Why It Matters if Canada’s Science Chief is a Creationist
Phil Plait makes some good points about Canadian Science Minister Gary Goodyear, and why it matters if Canada’s chief science guy is a creationist: Canadian Science Minister update: kinda.
As I pointed out in my post yesterday, religion is irrelevant only if it doesn’t affect the job. But as we have seen over the past 8 years in the US, religion does indeed have a tendency to affect people’s decisions, especially, critically, if they are a creationist. Then it colors everything they do, including trying to overthrow the Constitution.
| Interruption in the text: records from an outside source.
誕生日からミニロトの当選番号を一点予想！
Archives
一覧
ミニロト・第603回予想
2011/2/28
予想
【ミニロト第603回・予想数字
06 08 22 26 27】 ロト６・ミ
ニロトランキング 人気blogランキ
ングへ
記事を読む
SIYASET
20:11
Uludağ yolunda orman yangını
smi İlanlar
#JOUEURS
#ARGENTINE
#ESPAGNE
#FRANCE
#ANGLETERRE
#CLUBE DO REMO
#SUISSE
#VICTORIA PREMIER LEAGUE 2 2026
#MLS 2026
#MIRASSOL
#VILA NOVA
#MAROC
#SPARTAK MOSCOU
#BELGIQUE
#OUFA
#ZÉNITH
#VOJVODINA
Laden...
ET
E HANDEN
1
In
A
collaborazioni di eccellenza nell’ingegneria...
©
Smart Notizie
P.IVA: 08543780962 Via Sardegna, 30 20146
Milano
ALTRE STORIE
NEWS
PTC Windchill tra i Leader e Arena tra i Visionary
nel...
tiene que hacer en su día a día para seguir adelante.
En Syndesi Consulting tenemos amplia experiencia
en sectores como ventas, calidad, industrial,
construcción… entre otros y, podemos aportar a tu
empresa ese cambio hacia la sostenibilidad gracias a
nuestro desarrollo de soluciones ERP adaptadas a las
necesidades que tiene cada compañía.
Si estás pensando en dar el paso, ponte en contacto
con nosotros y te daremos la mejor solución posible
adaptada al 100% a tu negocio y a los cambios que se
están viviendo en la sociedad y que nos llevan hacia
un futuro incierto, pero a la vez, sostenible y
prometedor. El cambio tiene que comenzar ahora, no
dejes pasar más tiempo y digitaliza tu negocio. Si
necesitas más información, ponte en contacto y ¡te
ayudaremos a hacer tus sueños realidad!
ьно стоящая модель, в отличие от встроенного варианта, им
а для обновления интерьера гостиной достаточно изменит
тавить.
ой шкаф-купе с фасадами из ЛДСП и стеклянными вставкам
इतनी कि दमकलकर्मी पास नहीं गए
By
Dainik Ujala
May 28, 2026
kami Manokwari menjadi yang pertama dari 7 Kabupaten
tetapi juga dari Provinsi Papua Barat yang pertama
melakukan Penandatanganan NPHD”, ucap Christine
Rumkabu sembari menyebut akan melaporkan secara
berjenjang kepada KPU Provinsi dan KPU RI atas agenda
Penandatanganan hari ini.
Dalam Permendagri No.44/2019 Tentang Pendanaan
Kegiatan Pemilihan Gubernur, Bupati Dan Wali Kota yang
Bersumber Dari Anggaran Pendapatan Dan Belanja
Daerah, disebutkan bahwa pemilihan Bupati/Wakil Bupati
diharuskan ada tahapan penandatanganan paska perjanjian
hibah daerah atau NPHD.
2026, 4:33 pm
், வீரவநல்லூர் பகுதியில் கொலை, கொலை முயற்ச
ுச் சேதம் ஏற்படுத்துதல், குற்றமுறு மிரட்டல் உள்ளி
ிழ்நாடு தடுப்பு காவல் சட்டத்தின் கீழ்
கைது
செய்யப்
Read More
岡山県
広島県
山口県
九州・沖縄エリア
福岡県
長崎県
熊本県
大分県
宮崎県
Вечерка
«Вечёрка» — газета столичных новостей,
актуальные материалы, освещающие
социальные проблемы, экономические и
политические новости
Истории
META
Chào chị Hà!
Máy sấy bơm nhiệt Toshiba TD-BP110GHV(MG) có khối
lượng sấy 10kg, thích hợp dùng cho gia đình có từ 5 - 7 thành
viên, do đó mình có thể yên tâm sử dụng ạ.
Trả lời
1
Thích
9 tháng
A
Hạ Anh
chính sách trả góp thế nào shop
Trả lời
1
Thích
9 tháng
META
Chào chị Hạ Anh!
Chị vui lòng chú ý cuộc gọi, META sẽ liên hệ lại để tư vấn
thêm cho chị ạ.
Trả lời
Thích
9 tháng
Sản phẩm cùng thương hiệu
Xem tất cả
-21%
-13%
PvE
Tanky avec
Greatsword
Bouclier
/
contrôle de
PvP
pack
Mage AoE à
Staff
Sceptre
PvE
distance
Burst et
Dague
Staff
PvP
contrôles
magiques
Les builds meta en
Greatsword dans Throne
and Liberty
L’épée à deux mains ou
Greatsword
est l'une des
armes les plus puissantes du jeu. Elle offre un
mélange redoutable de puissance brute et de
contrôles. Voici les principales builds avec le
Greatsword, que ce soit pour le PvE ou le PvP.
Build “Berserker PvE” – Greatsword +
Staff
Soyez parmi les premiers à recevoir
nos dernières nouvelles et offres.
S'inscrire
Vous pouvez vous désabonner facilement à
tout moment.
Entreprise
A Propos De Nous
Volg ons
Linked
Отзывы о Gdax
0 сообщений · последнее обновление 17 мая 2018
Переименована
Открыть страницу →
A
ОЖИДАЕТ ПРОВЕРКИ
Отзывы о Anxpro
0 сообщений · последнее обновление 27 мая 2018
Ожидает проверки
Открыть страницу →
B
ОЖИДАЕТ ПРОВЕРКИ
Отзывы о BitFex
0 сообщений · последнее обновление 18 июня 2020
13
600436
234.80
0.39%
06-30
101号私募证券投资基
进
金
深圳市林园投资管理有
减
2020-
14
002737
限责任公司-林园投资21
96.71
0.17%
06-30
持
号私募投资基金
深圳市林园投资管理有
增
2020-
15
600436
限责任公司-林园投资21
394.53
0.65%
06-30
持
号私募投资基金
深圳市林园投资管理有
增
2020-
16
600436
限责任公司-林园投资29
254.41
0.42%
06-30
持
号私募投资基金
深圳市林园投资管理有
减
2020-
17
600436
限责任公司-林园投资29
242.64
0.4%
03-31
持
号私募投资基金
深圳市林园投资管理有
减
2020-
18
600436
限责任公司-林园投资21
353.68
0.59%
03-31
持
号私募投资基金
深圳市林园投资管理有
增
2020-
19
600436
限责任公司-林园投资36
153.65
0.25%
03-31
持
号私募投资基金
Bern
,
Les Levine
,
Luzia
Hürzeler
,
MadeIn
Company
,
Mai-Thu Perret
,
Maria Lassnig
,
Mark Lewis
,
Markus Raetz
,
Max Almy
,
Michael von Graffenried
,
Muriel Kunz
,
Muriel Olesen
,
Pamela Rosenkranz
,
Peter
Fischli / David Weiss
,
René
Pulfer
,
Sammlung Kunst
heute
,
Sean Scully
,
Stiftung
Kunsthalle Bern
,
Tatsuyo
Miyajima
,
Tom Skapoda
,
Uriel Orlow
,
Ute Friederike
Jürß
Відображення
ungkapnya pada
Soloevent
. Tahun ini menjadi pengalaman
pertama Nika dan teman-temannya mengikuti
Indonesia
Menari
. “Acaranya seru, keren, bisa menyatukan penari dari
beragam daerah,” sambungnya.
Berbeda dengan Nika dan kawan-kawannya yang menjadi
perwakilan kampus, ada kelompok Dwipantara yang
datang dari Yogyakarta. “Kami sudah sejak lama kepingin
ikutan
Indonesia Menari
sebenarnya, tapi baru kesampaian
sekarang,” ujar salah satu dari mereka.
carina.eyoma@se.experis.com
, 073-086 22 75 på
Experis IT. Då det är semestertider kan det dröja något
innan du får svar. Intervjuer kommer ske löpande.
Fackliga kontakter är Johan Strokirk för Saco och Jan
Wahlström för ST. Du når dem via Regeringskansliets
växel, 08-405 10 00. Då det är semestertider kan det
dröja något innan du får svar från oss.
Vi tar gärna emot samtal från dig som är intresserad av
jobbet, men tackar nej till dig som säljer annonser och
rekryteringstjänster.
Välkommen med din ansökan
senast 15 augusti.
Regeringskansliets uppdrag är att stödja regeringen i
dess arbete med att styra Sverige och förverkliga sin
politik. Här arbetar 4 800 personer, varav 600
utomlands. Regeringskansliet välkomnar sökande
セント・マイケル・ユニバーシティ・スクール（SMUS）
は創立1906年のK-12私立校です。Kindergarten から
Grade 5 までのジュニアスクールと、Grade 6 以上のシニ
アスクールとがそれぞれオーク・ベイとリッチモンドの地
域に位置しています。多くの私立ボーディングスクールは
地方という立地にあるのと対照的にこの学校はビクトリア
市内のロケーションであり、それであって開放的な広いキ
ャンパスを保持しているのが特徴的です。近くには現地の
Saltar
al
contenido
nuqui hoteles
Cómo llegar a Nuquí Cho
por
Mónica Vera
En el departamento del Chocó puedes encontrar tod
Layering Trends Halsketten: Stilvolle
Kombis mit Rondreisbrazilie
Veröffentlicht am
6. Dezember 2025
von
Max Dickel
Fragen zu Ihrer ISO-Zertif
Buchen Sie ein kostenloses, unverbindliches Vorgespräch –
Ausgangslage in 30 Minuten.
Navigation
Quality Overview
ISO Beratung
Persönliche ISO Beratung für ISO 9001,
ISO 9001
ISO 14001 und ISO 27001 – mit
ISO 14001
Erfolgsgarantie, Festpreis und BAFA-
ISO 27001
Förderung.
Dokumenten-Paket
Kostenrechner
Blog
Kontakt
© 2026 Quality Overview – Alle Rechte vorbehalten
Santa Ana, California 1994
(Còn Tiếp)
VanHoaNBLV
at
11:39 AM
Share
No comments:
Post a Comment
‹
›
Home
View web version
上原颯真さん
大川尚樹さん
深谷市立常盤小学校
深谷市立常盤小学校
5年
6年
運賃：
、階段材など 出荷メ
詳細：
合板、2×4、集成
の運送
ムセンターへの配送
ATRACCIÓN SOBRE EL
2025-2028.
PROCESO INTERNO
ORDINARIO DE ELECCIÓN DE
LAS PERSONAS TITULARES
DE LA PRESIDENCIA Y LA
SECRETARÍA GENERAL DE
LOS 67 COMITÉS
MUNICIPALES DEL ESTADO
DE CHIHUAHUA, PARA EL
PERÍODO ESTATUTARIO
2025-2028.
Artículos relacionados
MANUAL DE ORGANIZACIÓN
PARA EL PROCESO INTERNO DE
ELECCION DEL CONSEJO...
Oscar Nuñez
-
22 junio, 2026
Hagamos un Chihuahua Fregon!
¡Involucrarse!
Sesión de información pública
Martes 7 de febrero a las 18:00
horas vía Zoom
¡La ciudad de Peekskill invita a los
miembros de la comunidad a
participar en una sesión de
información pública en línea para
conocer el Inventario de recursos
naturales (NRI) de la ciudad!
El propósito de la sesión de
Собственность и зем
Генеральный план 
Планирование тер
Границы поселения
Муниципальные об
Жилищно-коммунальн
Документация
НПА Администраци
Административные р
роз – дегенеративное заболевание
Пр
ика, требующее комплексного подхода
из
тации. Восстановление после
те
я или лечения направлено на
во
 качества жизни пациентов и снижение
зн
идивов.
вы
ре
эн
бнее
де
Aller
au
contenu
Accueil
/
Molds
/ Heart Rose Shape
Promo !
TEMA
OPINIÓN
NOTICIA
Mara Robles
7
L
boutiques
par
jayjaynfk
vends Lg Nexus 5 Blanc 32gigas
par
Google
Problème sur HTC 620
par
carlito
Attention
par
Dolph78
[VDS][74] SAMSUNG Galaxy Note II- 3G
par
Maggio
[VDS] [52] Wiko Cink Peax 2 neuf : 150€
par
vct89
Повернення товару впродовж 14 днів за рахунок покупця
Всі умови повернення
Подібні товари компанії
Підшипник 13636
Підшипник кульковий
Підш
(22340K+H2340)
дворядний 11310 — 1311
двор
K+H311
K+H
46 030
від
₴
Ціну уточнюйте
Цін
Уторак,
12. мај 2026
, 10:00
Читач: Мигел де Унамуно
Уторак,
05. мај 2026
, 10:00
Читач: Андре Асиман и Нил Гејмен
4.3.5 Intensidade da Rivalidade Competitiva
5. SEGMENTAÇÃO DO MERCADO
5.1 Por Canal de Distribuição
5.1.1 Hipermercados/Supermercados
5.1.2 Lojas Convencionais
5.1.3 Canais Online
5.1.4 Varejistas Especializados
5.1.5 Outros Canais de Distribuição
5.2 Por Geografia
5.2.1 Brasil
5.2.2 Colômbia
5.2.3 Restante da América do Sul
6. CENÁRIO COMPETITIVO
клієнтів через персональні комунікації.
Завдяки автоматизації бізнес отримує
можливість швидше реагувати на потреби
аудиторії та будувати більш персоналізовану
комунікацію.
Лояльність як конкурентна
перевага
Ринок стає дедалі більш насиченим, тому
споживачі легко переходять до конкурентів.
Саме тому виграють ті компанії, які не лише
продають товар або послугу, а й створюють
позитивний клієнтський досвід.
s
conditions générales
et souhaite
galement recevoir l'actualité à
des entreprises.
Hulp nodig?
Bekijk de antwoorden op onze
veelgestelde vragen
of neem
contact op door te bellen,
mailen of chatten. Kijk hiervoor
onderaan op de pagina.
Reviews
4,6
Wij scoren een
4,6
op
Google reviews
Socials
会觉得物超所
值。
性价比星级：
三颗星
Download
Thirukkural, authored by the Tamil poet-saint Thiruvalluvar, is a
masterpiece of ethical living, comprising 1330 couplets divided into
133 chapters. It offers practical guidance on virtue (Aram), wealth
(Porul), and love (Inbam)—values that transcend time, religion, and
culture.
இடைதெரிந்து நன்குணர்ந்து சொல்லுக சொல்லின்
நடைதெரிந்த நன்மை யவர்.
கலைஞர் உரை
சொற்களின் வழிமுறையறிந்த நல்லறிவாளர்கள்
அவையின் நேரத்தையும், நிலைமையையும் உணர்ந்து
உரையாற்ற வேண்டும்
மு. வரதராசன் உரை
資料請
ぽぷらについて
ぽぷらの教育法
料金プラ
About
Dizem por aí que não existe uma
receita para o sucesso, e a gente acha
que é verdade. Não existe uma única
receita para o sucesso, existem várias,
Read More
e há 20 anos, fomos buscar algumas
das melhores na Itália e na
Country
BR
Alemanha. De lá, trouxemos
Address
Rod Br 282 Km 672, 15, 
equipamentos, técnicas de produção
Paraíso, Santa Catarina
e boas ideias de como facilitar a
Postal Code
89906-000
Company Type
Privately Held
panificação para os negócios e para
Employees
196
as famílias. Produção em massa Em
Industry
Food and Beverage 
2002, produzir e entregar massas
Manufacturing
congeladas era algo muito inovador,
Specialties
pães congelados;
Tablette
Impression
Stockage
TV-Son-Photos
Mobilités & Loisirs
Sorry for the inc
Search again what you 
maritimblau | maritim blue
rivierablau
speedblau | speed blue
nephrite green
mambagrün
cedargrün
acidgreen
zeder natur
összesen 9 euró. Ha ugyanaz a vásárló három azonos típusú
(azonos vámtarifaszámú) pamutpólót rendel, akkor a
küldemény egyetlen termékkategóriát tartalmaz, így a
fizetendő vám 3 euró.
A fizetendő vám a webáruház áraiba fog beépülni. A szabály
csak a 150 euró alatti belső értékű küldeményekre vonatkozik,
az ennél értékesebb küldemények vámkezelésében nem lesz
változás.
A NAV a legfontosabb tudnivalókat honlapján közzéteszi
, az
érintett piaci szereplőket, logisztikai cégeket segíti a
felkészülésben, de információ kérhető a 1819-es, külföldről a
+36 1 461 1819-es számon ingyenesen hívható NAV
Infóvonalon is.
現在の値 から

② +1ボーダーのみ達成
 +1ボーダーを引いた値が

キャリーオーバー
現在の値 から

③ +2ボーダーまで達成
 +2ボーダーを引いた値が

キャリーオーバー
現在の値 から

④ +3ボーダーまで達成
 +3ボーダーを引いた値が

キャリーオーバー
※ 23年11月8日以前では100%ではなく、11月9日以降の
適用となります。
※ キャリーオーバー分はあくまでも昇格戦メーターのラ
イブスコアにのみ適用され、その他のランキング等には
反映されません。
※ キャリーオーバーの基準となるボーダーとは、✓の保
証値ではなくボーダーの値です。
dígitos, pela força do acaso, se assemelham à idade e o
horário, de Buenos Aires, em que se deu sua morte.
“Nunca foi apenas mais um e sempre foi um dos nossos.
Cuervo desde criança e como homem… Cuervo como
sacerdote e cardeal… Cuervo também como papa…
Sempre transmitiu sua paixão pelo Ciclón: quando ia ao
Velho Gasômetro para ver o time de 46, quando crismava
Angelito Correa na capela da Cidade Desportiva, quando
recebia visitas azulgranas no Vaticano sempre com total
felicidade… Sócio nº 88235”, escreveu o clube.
Of course, this is Canada and not the United States we’re talking about here, so the ground rules legally are different. But tell me, how would you feel if the head of your federal science department told you he believes the Earth is flat? Or the Sun revolves around the Earth? Or that he thinks the sky is a great crystal sphere, and he lies awake at night worried that the Voyager probes will smash it and let all our air out?
Those beliefs have just as much basis as young Earth creationism: they are faith-based only, and have no evidence for them, and about a billion solid pieces of evidence against them. If your science advisor told you any of those things, you’d think he was crazy and you’d look for a replacement.
So yeah, you’re darn tootin’ this is a relevant question. And for him to say otherwise is a denial of reality both politically and, well, realistically.